Diciamolo subito, con Eddington Ari Aster abbandona totalmente l’horror psicologico per esplorare un genere ibrido: un western contemporaneo pieno di satira politica e tensione sociale. E’ ovvio che il cast sia uno dei punti di forza del film. Joaquin Phoenix incarna con intensità lo sceriffo Joe Cross, un uomo diviso tra dovere e ambizione, mentre l’onnipresente Pedro Pascal interpreta il sindaco uscente Ted Harlan, ambiguo e manipolatore. Emma Stone è sorprendente nel ruolo di una giornalista locale che cerca di smascherare le menzogne del potere, e Austin Butler dà vita a un giovane veterano paranoico, simbolo della disillusione post-pandemica. Ogni personaggio è scolpito con cura, e le dinamiche tra loro sono tese, stratificate, spesso anche disturbanti, ma che vi faranno passare 145 minuti senza perdere mai l’attenzione.

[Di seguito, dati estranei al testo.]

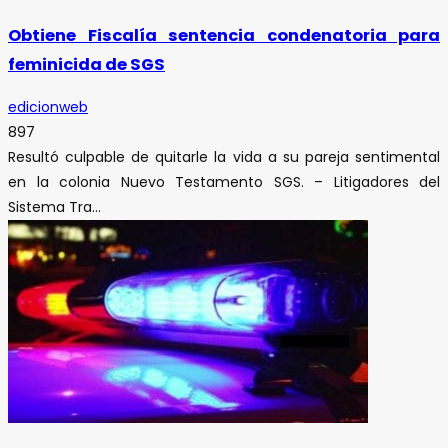
Obtiene Fiscalía sentencia condenatoria para
feminicida de SGS
edicionweb
897
Resultó culpable de quitarle la vida a su pareja sentimental
en la colonia Nuevo Testamento SGS. – Litigadores del
Sistema Tra...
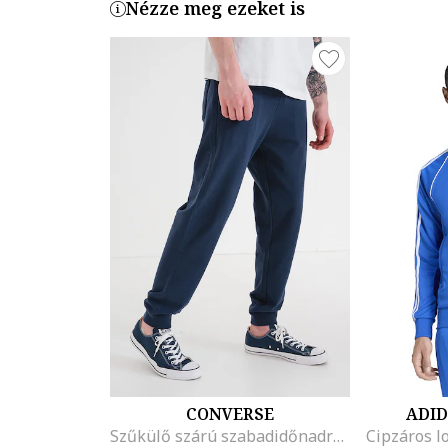
Nézze meg ezeket is
CONVERSE
ADID
Szűkülő szárú szabadidőnadrág logós foltrátéttel, Tengerészkék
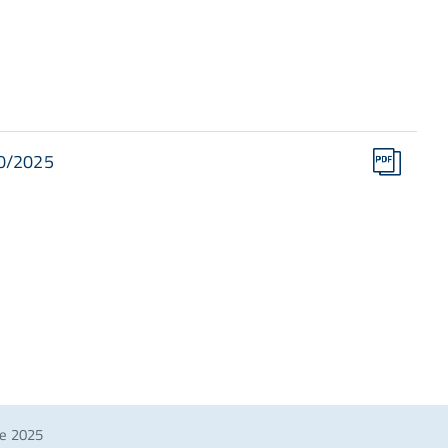
10/2025
re 2025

Paranoie, identità e molta disinformazione

Il regista è bravissimo nel costruire un microcosmo che riflette le condizioni dell’America del 2020: la paura del virus, la polarizzazione politica, la crisi della fiducia nelle istituzioni. Il film non offre risposte, ma moltiplica le domande all’infinito. Il complottismo dilaga, le mascherine diventano simboli ideologici, e la comunità si frantuma. Il western diventa così un pretesto per raccontare la fine del senso di comunità (con molti echi di Altman e Peckinpah), ma filtrati attraverso lo sguardo inquieto e ironico di Aster. Le sue lunghe inquadrature fisse, montaggi sincopati, uso espressivo del paesaggio desertico sono la sua cifra stilistica ormai e noi le amiamo infinitamente. Anche il New Mexico diventa un personaggio a sé, desolato e bellissimo, mentre la fotografia alterna toni caldi e freddi per riflettere lo stato emotivo dei protagonisti. La colonna sonora, firmata da Bobby Krlic, amplifica il senso di inquietudine con droni elettronici e accenti folk distorti.

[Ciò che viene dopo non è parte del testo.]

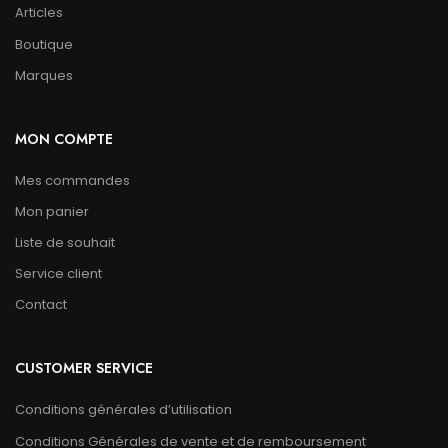
Articles
Boutique
Marques
MON COMPTE
Mes commandes
Mon panier
Liste de souhait
Service client
Contact
CUSTOMER SERVICE
Conditions générales d’utilisation
Conditions Générales de vente et de remboursement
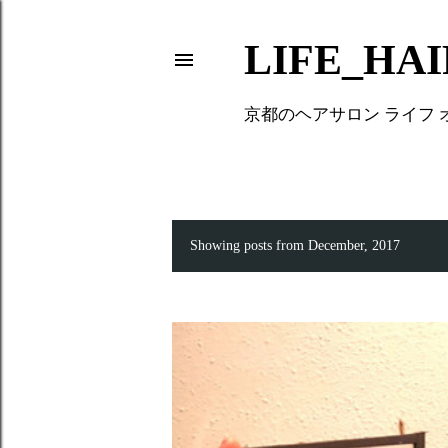
LIFE_HA
京都のヘアサロン ライフ
Showing posts from December, 2017
P
o
s
t
s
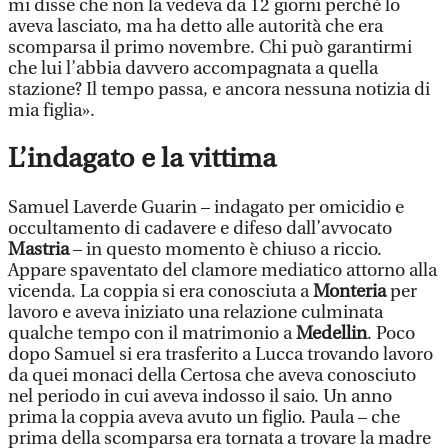
mi disse che non la vedeva da 12 giorni perché lo
aveva lasciato, ma ha detto alle autorità che era
scomparsa il primo novembre. Chi può garantirmi
che lui l’abbia davvero accompagnata a quella
stazione? Il tempo passa, e ancora nessuna notizia di
mia figlia».
L’indagato e la vittima
Samuel Laverde Guarin – indagato per omicidio e
occultamento di cadavere e difeso dall’avvocato
Mastria
– in questo momento è chiuso a riccio.
Appare spaventato del clamore mediatico attorno alla
vicenda. La coppia si era conosciuta a
Monteria
per
lavoro e aveva iniziato una relazione culminata
qualche tempo con il matrimonio a
Medellin
. Poco
dopo Samuel si era trasferito a Lucca trovando lavoro
da quei monaci della Certosa che aveva conosciuto
nel periodo in cui aveva indosso il saio. Un anno
prima la coppia aveva avuto un figlio. Paula – che
prima della scomparsa era tornata a trovare la madre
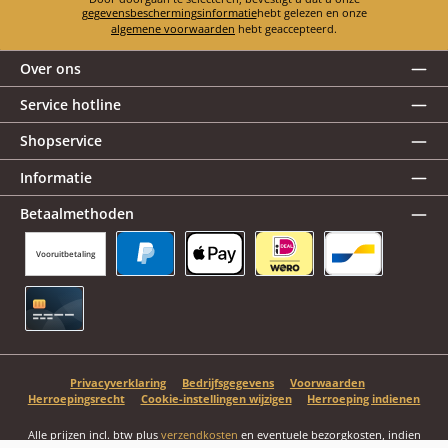
gegevensbeschermingsinformatie
hebt gelezen en onze
algemene voorwaarden
hebt geaccepteerd.
Over ons
Service hotline
Shopservice
Informatie
Betaalmethoden
Vooruitbetaling
PayPal
Apple Pay
iDEAL | Wero
Bancontact
Creditcard
Privacyverklaring
Bedrijfsgegevens
Voorwaarden
Herroepingsrecht
Cookie-instellingen wijzigen
Herroeping indienen
Alle prijzen incl. btw plus
verzendkosten
en eventuele bezorgkosten, indien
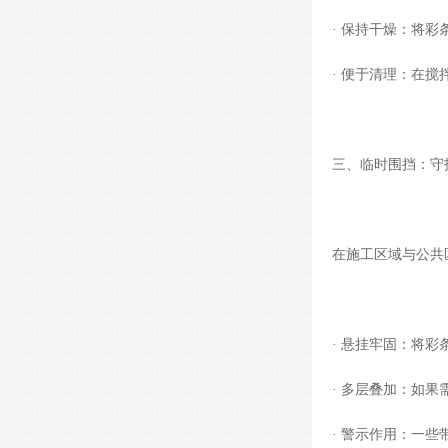
· 保持干燥：将
· 便于清理：在
三、临时围挡：守护
在施工区域与公共
· 悬挂牢固：将
· 多层叠加：如
· 警示作用：一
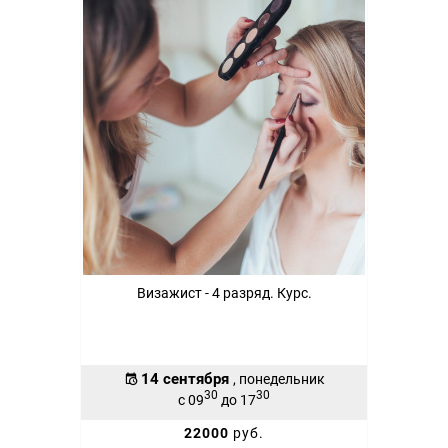
Визажист - 4 разряд. Курс.
14 сентября
, понедельник
30
30
с 09
до 17
22000
руб.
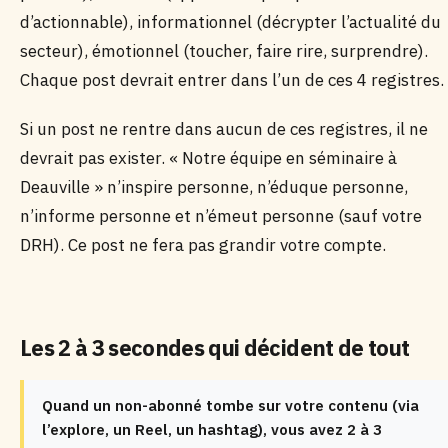
d’actionnable), informationnel (décrypter l’actualité du
secteur), émotionnel (toucher, faire rire, surprendre).
Chaque post devrait entrer dans l’un de ces 4 registres.
Si un post ne rentre dans aucun de ces registres, il ne
devrait pas exister. « Notre équipe en séminaire à
Deauville » n’inspire personne, n’éduque personne,
n’informe personne et n’émeut personne (sauf votre
DRH). Ce post ne fera pas grandir votre compte.
Les 2 à 3 secondes qui décident de tout
Quand un non-abonné tombe sur votre contenu (via
l’explore, un Reel, un hashtag), vous avez 2 à 3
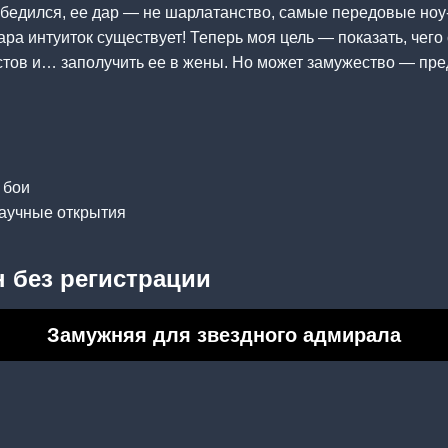
убедился, ее дар — не шарлатанство, самые передовые ноу-
ра интуиток существует! Теперь моя цель — показать, чего 
тов и… заполучить ее в жены. Но может замужество — пред
 бои
научные открытия
 без регистрации
Замужняя для звездного адмирала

Una narrazione volutamente disorientante

Aster è anche autore della sceneggiatura e la sua narrazione è frammentata, volutamente disorientante. Il regista gioca con il tempo, alternando flashback e visioni. Il ritmo è lento ma ipnotico, e il film richiede attenzione e pazienza. Non mancano momenti di humour nero, dialoghi surreali e improvvisi scoppi di violenza che convergono, però, in un finale, enigmatico e aperto, lasciando lo spettatore con un senso di vertigine.

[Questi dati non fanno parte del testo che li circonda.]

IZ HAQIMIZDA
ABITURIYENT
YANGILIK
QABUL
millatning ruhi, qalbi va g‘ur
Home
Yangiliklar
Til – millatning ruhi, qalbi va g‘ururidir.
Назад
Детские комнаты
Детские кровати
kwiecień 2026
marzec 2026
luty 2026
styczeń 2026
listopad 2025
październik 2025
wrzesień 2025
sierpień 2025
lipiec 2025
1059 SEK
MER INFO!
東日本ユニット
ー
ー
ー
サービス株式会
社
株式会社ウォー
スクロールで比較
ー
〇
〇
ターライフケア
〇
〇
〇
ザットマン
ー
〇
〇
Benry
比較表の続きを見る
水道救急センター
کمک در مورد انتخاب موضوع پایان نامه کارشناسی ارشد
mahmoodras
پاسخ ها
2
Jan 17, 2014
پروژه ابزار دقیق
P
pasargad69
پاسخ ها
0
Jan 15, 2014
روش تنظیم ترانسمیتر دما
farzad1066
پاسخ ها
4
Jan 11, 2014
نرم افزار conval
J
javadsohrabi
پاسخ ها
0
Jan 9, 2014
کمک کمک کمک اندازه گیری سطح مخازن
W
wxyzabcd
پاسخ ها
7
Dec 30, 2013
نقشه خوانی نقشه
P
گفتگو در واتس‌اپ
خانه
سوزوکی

In conclusione, Eddington è un esperimento politico, una riflessione sul potere, sulla paura e sulla verità. Ari Aster dimostra di saper reinventarsi, mantenendo, però, la sua firma autoriale, e questo è importantissimo. Il film è divisivo, ma necessario. Non cerca di piacere, ma di disturbare, di far pensare, di mettere in discussione. E ci riesce alla grande.